Pedro y Pablo son considerados las dos columnas del cristianismo incipiente del siglo I, ambos predicadores incansables de la Buena Noticia de Jesús, los dos mártires del mensaje que cambió sus vidas y su entorno.
En
la liturgia de hoy escuchamos, en la segunda carta a Timoteo (segunda lectura),
cómo Pablo, convencido de su martirio inminente, habla de su muerte desde una
vivencia de la esperanza cristiana que impresiona. Recapitula su labor
apostólica incansable, su plena confianza en la Palabra del Señor, su esperanza
inquebrantable en encontrarse con Jesús después de la muerte, quien lo «llevará
a su reino del cielo»
Para
Pablo el mensaje de Jesús no es una quimera, no es tampoco unas palabras
bonitas ni una ética de máximos, sólo asequible a unos cuantos, un ideal
inalcanzable. Él comprendió que la «Buena Noticia» de Jesús cambia la
existencia, descubre la auténtica alegría y la verdadera libertad, es capaz de
transformar el mundo y las personas que en él habitan.

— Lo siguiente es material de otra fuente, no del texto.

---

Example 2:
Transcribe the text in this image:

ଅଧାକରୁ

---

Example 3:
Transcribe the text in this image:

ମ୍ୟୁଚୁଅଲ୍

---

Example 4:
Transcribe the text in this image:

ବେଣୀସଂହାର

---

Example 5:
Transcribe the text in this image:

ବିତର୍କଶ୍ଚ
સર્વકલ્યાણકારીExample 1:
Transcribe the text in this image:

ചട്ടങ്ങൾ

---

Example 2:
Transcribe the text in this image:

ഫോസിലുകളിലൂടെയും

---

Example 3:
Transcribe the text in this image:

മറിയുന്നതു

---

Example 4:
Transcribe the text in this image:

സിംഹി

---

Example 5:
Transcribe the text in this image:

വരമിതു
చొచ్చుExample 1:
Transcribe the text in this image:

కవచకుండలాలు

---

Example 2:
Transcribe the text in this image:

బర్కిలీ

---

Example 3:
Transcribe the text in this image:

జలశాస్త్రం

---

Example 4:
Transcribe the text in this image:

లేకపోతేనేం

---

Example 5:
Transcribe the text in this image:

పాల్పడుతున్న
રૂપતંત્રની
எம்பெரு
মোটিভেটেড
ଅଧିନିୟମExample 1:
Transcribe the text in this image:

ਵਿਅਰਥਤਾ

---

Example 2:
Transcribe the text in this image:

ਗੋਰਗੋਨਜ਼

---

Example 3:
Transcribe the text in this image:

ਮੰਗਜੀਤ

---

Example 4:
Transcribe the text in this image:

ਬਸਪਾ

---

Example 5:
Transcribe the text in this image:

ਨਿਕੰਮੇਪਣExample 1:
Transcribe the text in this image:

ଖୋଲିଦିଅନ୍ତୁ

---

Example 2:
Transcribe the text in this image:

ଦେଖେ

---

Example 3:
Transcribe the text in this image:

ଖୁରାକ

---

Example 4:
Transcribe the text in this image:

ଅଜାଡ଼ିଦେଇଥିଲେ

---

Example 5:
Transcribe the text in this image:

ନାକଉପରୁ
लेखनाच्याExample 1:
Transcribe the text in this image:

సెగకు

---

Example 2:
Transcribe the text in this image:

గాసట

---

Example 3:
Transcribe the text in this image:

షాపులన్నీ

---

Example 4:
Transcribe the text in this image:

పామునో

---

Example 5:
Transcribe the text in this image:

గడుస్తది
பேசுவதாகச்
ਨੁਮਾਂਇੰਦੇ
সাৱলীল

Y empeñó toda su
existencia en esta certeza.
Por su parte, Pedro, la piedra sobre la que el Señor construirá su Iglesia (evangelio) es el mismo que padece persecución y cárcel (primera lectura), antes de tener que ofrendar su vida en el martirio.
Ambos hicieron la opción fundamental por la que vale la pena vivir y morir.